Search code examples
sqlmessagingrabbitmq

How to know when a set of RabbitMQ tasks are complete?


I am using RabbitMQ to have worker processes encode video files. I would like to know when all of the files are complete - that is, when all of the worker processes have finished.

The only way I can think to do this is by using a database. When a video finishes encoding:

UPDATE videos SET status = 'complete' WHERE filename = 'foo.wmv'
-- etc etc etc as each worker finishes --

And then to check whether or not all of the videos have been encoded:

SELECT count(*) FROM videos WHERE status != 'complete'

But if I'm going to do this, then I feel like I am losing the benefit of RabbitMQ as a mechanism for multiple distributed worker processes, since I still have to manually maintain a database queue.

Is there a standard mechanism for RabbitMQ dependencies? That is, a way to say "wait for these 5 tasks to finish, and once they are done, then kick off a new task?"

I don't want to have a parent process add these tasks to a queue and then "wait" for each of them to return a "completed" status. Then I have to maintain a separate process for each group of videos, at which point I've lost the advantage of decoupled worker processes as compared to a single ThreadPool concept.

Am I asking for something which is impossible? Or, are there standard widely-adopted solutions to manage the overall state of tasks in a queue that I have missed?

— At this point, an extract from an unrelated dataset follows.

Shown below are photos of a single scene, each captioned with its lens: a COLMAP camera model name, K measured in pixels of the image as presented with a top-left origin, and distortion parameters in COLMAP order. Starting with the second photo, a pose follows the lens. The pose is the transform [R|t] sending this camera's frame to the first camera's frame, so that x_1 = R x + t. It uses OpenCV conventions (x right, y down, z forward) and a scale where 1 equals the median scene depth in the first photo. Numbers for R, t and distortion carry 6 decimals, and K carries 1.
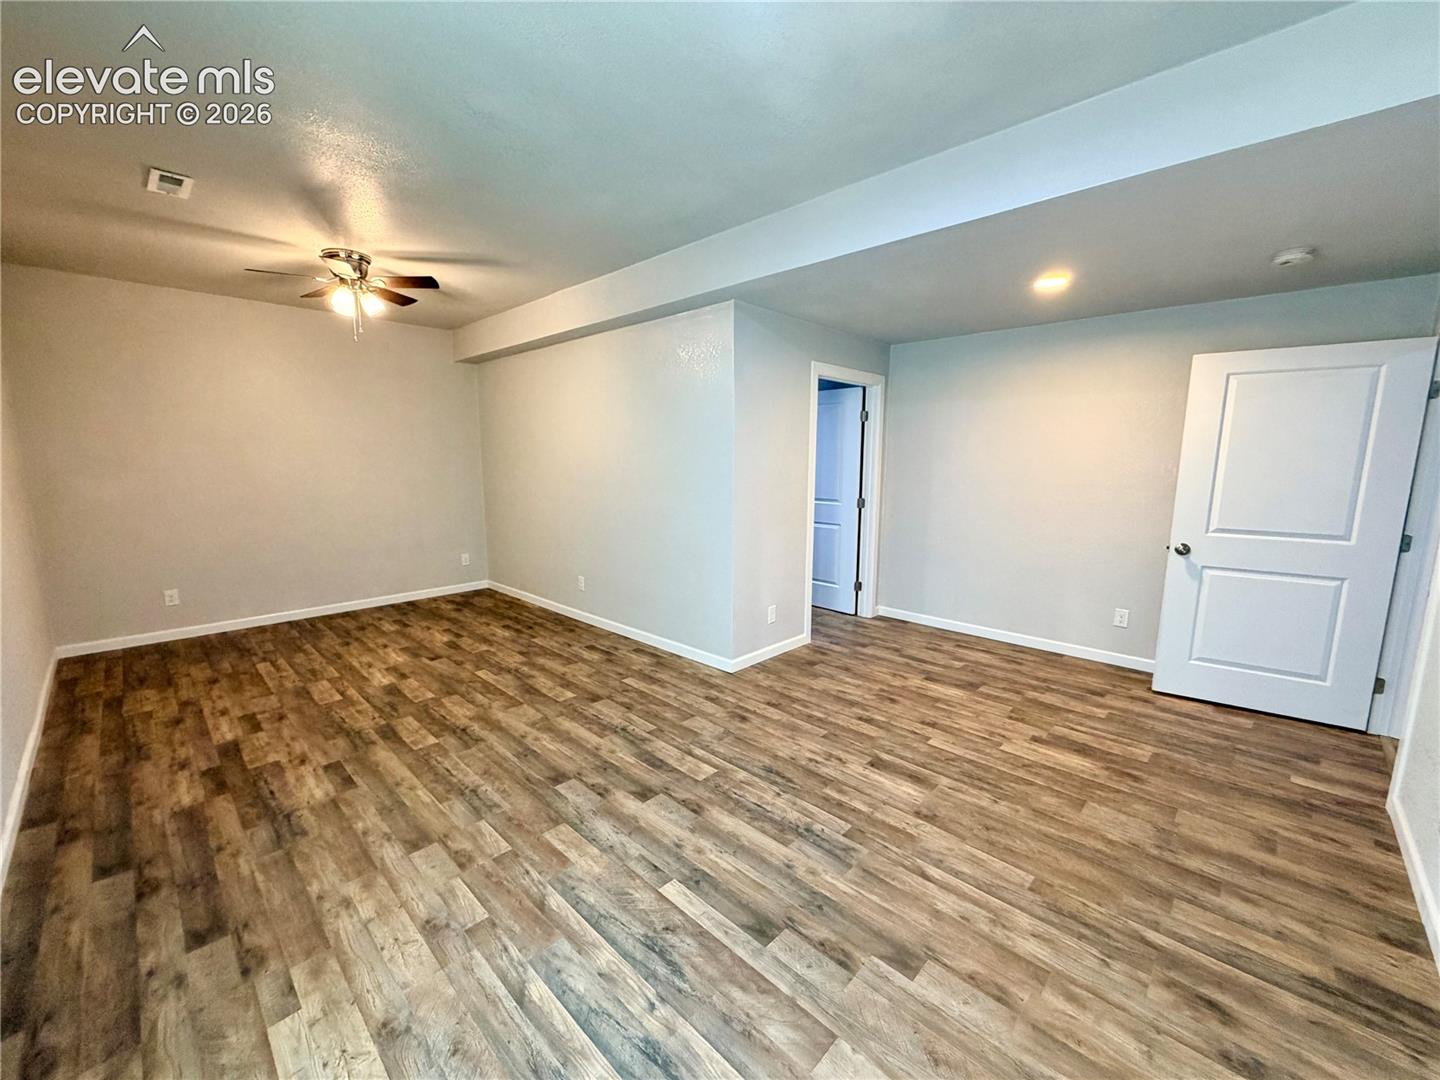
lens RADIAL K [[576.1, 0, 712.6], [0, 576.1, 542.2], [0, 0, 1]] dist [0.000042, 0.000267]
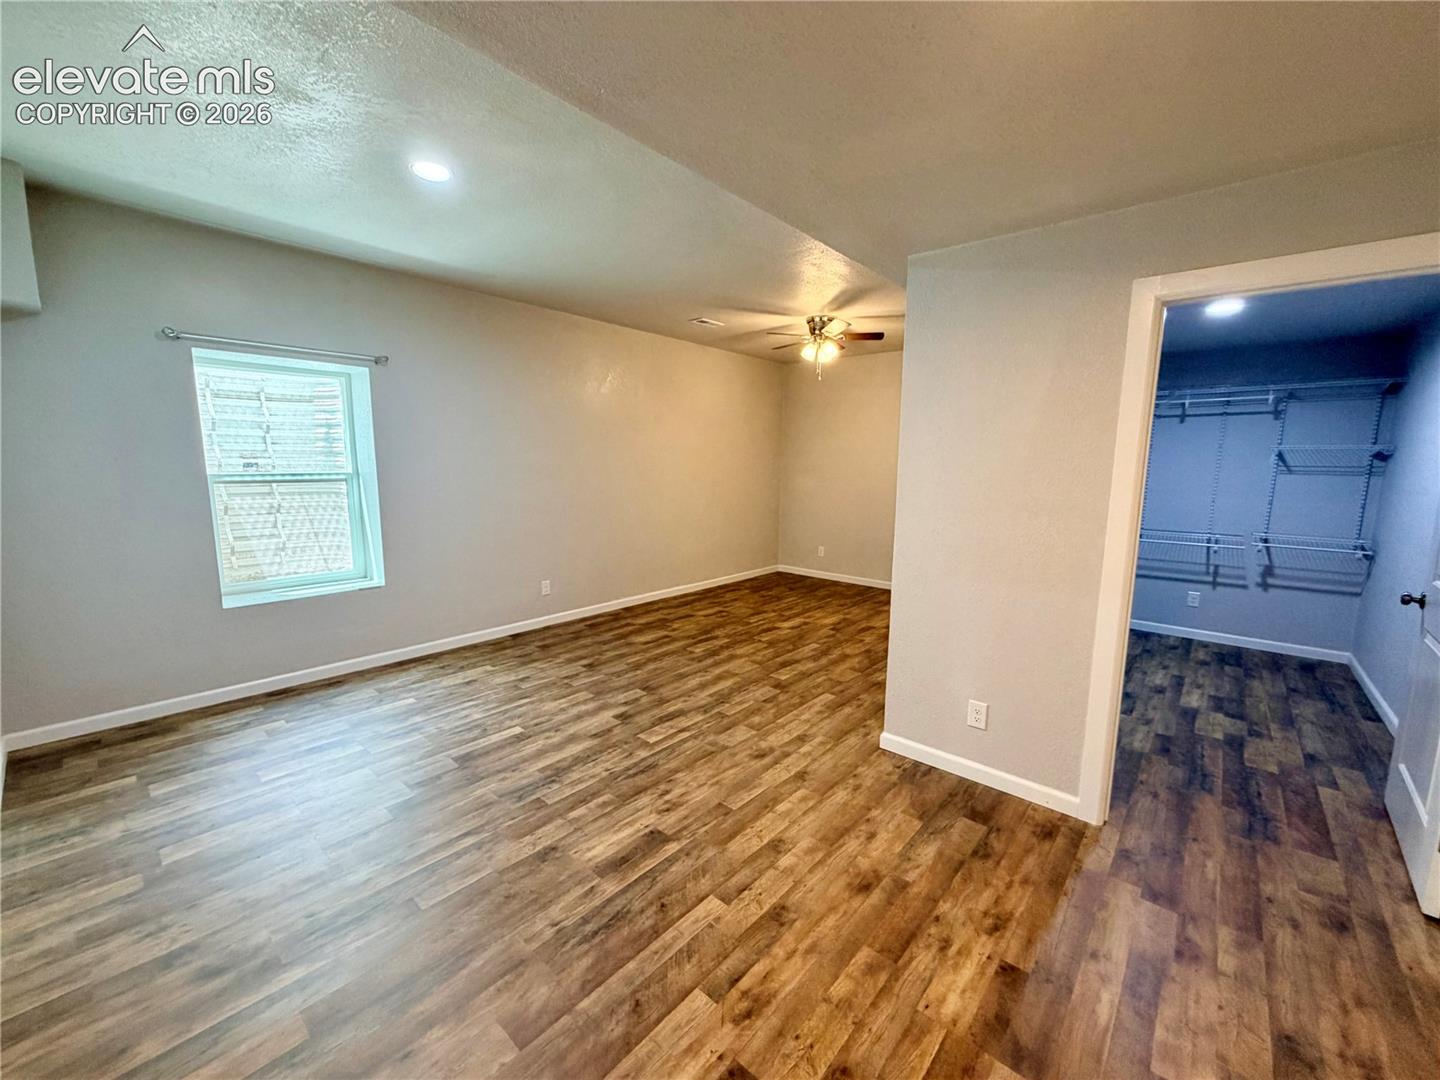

Edit: after searching, I found this similar question: Getting result of a long running task with RabbitMQ

Are there any particular thoughts that people have about this?


Solution

  • Use a "response" queue. I don't know any specifics about RabbitMQ, so this is general:

    • Have your parent process send out requests and keep track of how many it sent
    • Make the parent process also wait on a specific response queue (that the children know about)
    • Whenever a child finishes something (or can't finish for some reason), send a message to the response queue
    • Whenever numSent == numResponded, you're done

    Something to keep in mind is a timeout -- What happens if a child process dies? You have to do slightly more work, but basically:

    • With every sent message, include some sort of ID, and add that ID and the current time to a hash table.
    • For every response, remove that ID from the hash table
    • Periodically walk the hash table and remove anything that has timed out

    This is called the Request Reply Pattern.